Action and Clinical Pharmacology
Special Populations
Mechanism of Action
Mefloquine is a 4-quinoline-methanol antimalarial agent that is structurally related to quinine and quinidine. The exact mechanism of action of mefloquine is unknown; however, the drug is active against the erythrocytic stages of Plasmodium species, and inactive against the hepatic (exoerythrocytic) stages of the life cycle of these parasites. Mefloquine is active against malarial strains resistant to chloroquine; however, resistance to mefloquine, and cross resistance between mefloquine and halofantrine, and between mefloquine and quinine has been reported.

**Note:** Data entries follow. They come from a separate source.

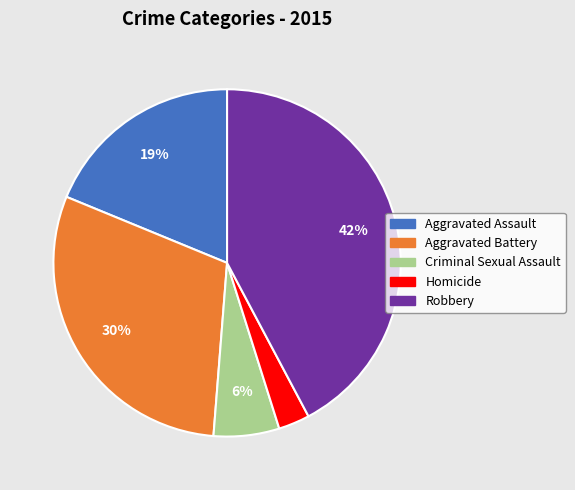

To the nearest percent, what is the difference between the Robbery and Homicide slice percentages?

39%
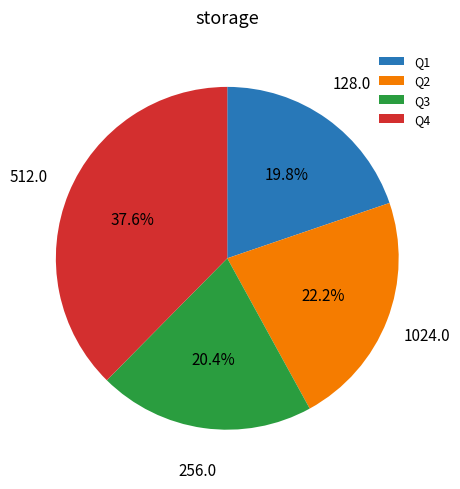

Which slice is the largest?

Q4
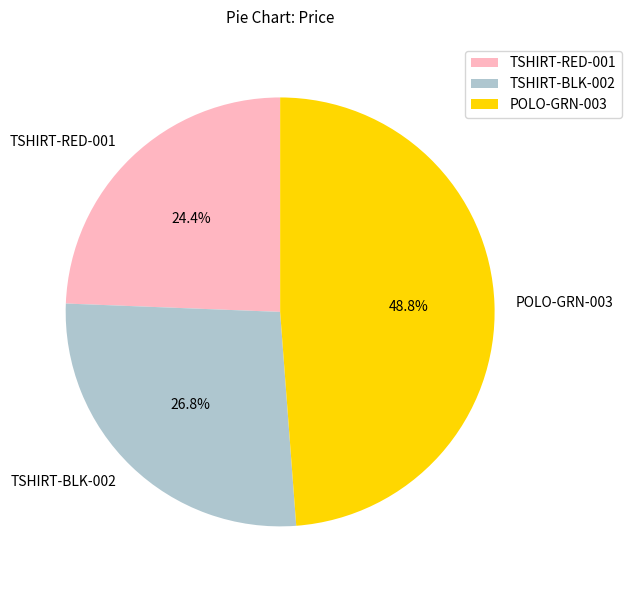

Is it true that TSHIRT-RED-001 is 13% of the pie?

False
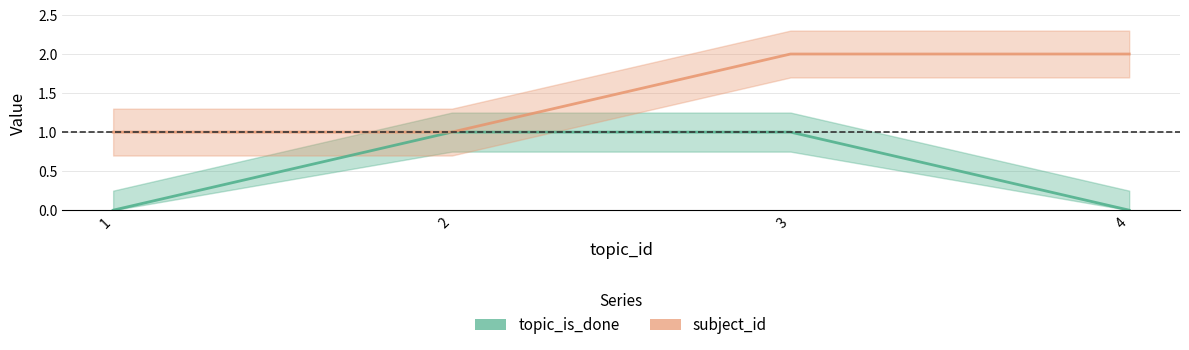

Which label corresponds to the largest value in the chart?

3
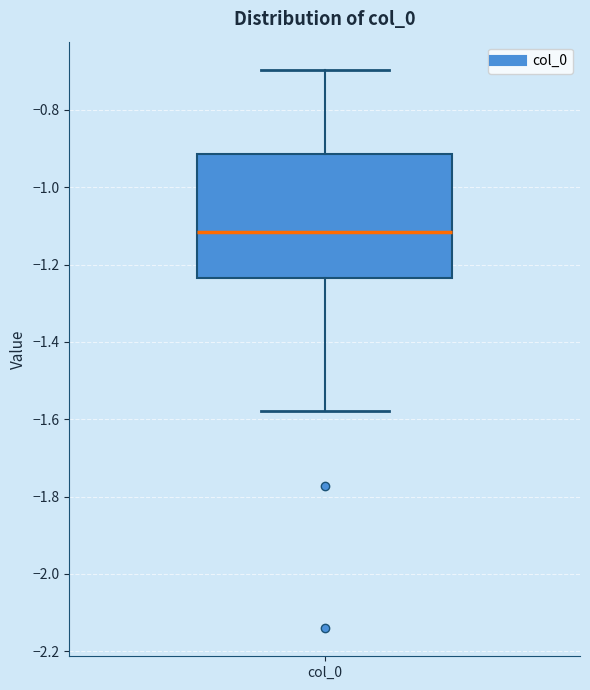

Transcribe this box plot: give where the median line is, the range the box spans, and where the two whiskers end, as read against the y-axis. The values are not printed on the chart, so give them approximately, as read against the axis.

median -1.12, box -1.24 to -0.92, whiskers -1.58 to -0.70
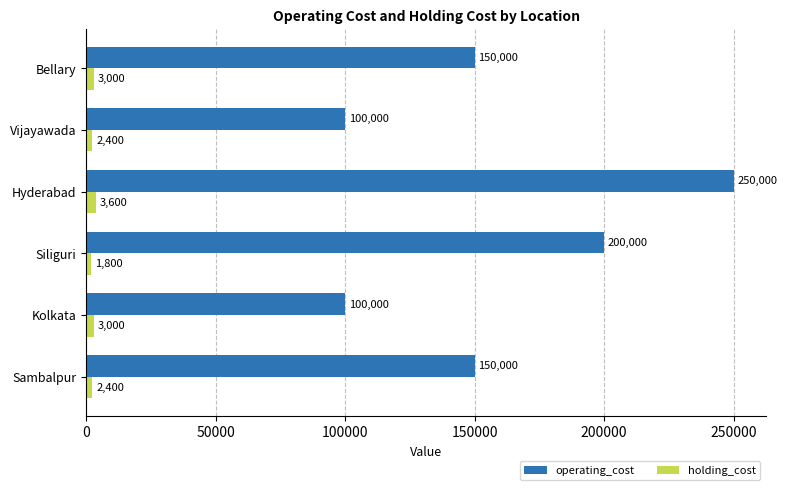

What value does the operating_cost series have at Hyderabad, to the nearest 50?

250000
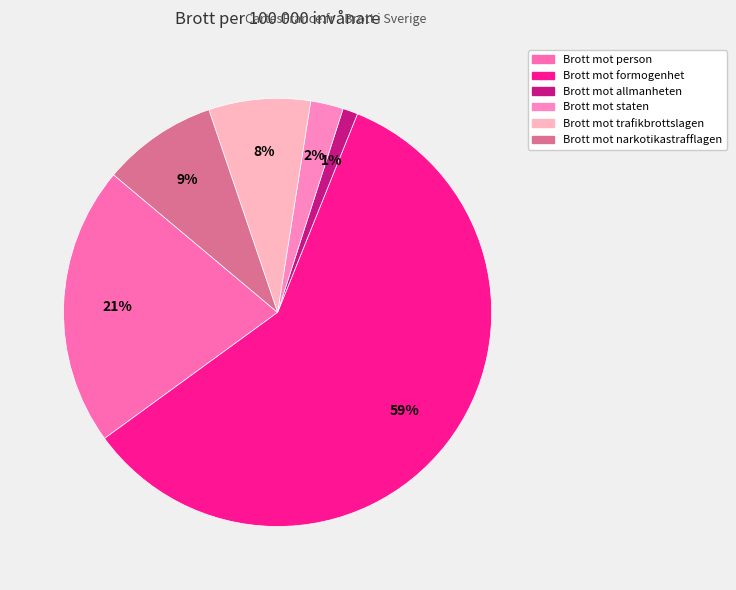

Between Brott mot narkotikastrafflagen and Brott mot person, which is larger?

Brott mot person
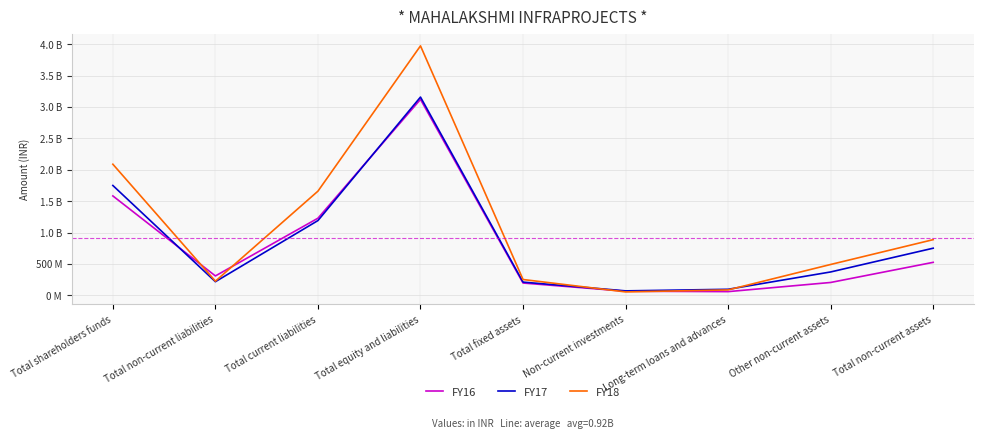

Does the chart display data point markers on the line(s)?

No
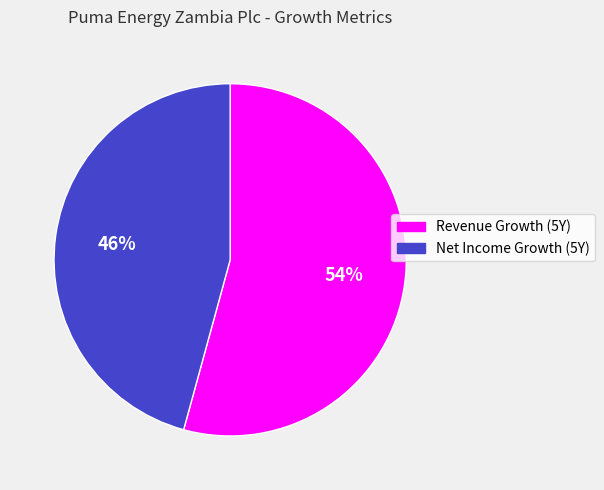

Which category has the biggest portion of the pie?

Revenue Growth (5Y)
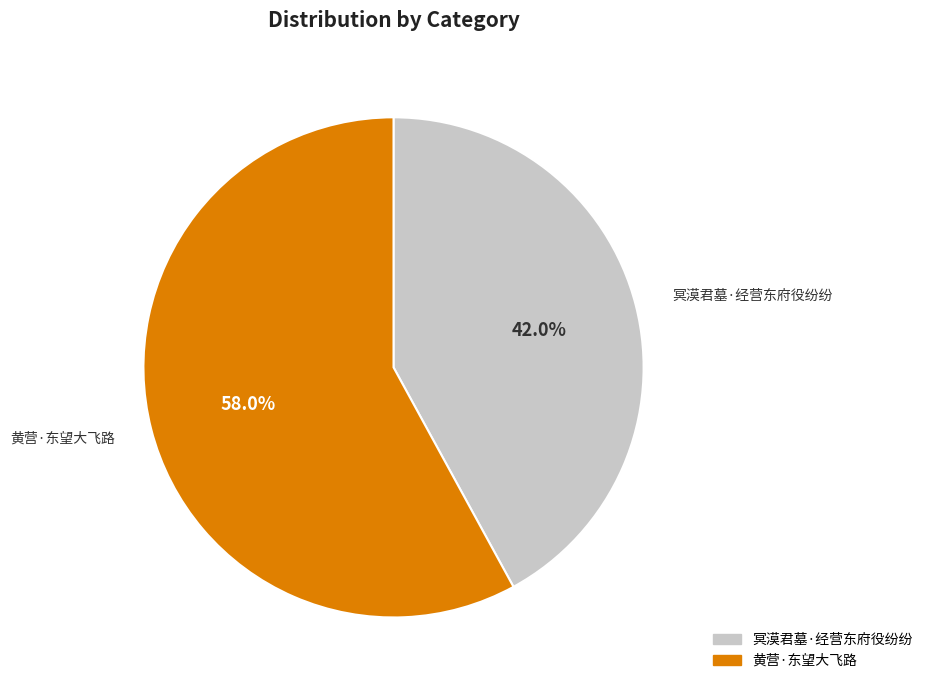

Which has a higher value, 黄营·东望大飞路 or 冥漠君墓·经营东府役纷纷?

黄营·东望大飞路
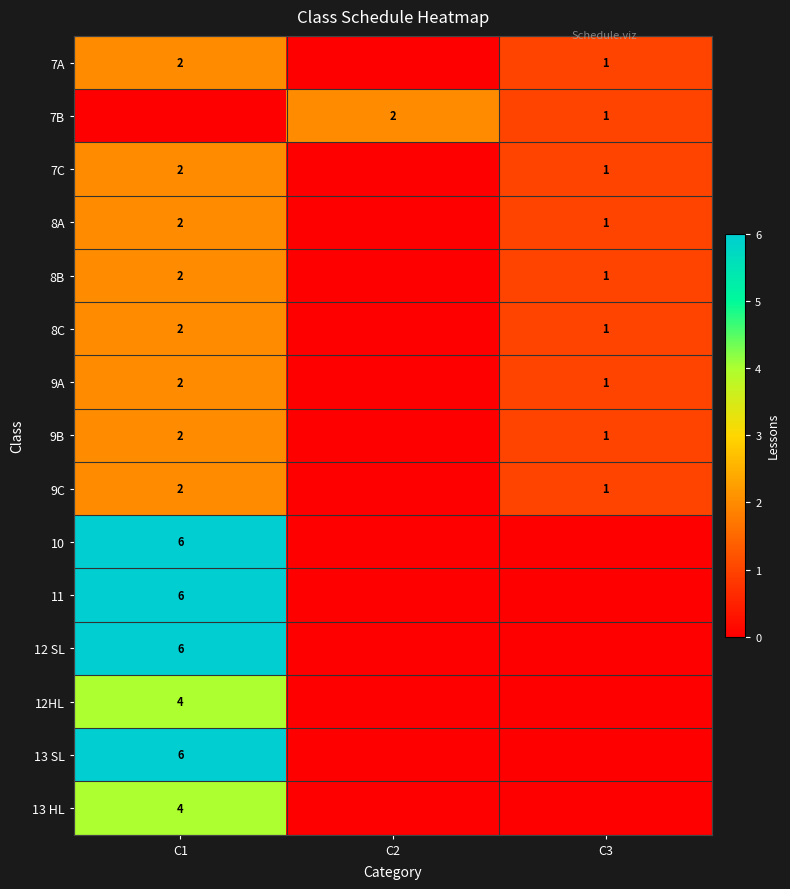

Which category has the lowest value across all series?

C2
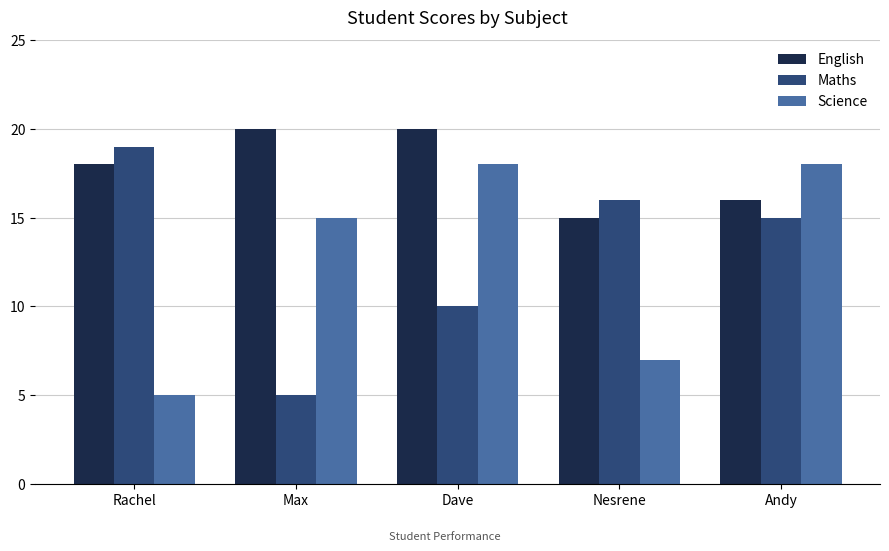

Rank the series by their maximum value, from lowest to highest.

Science, Maths, English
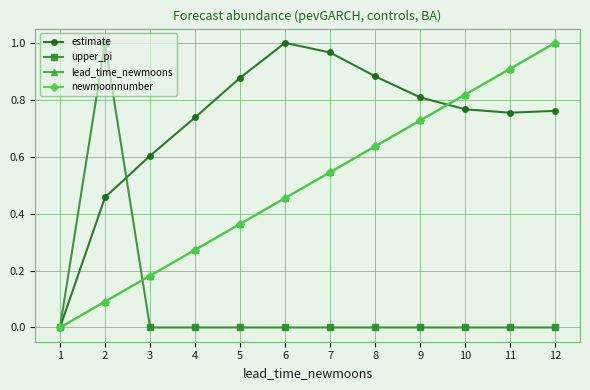

Reading right to left, what are all the values shown in this chart?

estimate: 12=0.8	11=0.8	10=0.8	9=0.8	8=0.9	7=1.0	6=1.0	5=0.9	4=0.7	3=0.6	2=0.5	1=0.0
upper_pi: 12=0.0	11=0.0	10=0.0	9=0.0	8=0.0	7=0.0	6=0.0	5=0.0	4=0.0	3=0.0	2=1.0	1=0.0
lead_time_newmoons: 12=1.0	11=0.9	10=0.8	9=0.7	8=0.6	7=0.5	6=0.5	5=0.4	4=0.3	3=0.2	2=0.1	1=0.0
newmoonnumber: 12=1.0	11=0.9	10=0.8	9=0.7	8=0.6	7=0.5	6=0.5	5=0.4	4=0.3	3=0.2	2=0.1	1=0.0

Data from clinical studies shows that mefloquine blood concentrations of 462, 620 and 915 ng/mL are associated with 90, 95 and 99% prophylactic efficacy.
Acute Malaria
Because acute malaria is associated with altered gastrointestinal motility, reduced visceral perfusion and impaired absorption, pharmacokinetics of mefloquine may be altered in patients with acute malaria. Further changes in clearance may occur due to impaired hepatic function and interruption in enterohepatic cycling of mefloquine may result in shorter terminal half-life.
Race
Marked ethnic variation in the plasma concentrations of mefloquine has been reported. After administration of single 500 and 750 mg doses to healthy Asian adults, mean peak concentrations of mefloquine were 1010 and 1401 ng/mL, respectively (see Table 5 for comparison). The reason for the difference between Asian and non-Asian individuals is not known.
Pediatrics
The pharmacokinetics of mefloquine have been studied in Thai children with uncomplicated P. falciparum malaria. In those aged 5 to 12 years, peak plasma concentrations of 3.7 to 3.9 µg/mL were reached in 6.6 to 7.4 hours after a single 20 mg/kg dose of a mefloquine oral suspension. In those aged 6 to 24 months a mean peak plasma concentration of 3.3 µg/mL was achieved 12.8 hours after administration of a 25 mg/kg single dose of a mefloquine oral suspension.
Mefloquine
Summary of the pharmacokinetic properties of mefloquine after oral administration of a single dose in healthy adult volunteersa , b
| Oral bioavailability | 85% | |
| Effect of food on oral bioavailability | 40% increase in bioavailability Increases rate and extent of absorption | |
| Absorption half-life | 0.4–3.8 hours | |
| Median time to maximum plasma concentration | 17 hours (6 to 24 hours) | |
| Peak serum concentration following single-dose oral administration | 250 mg | 286 ng/mL |
| 500 mg | 430 ng/mL | |
| 750 mg | 587 ng/mL | |
| 1000 mg | 966 ng/mL | |
| Peak and trough serum concentrations at steady state after administration of 250 mg once weekly | peak: 1680 ng/mL trough: 1120 ng/mL | |
| Time to steady state plasma concentration | 8 weeks | |
| Plasma protein binding (%) | 98 | |
| Apparent volume of distribution | 20 L/kg | |
| Erythrocyte: plasma concentration | 2:1 | |
| Primary route of elimination | Hepatic metabolism with biliary-fecal excretion of two pharmacologically inactive metabolites | |
| Mean terminal elimination half-life (range) | 21 days (13–33 days) | |
b. Interindividual and ethnic variations seen with pharmacokinetic parameters.
Contraindications
Patients who are hypersensitive to mefloquine or to any ingredient in the formulation.
Patients who are hypersensitive to structurally related compounds (e.g., quinine, quinidine).
Mefloquine should not be used as prophylaxis for malaria in patients with seizure disorders, generalized anxiety disorders, active depression, recent history of depressive episodes, psychosis or schizophrenia.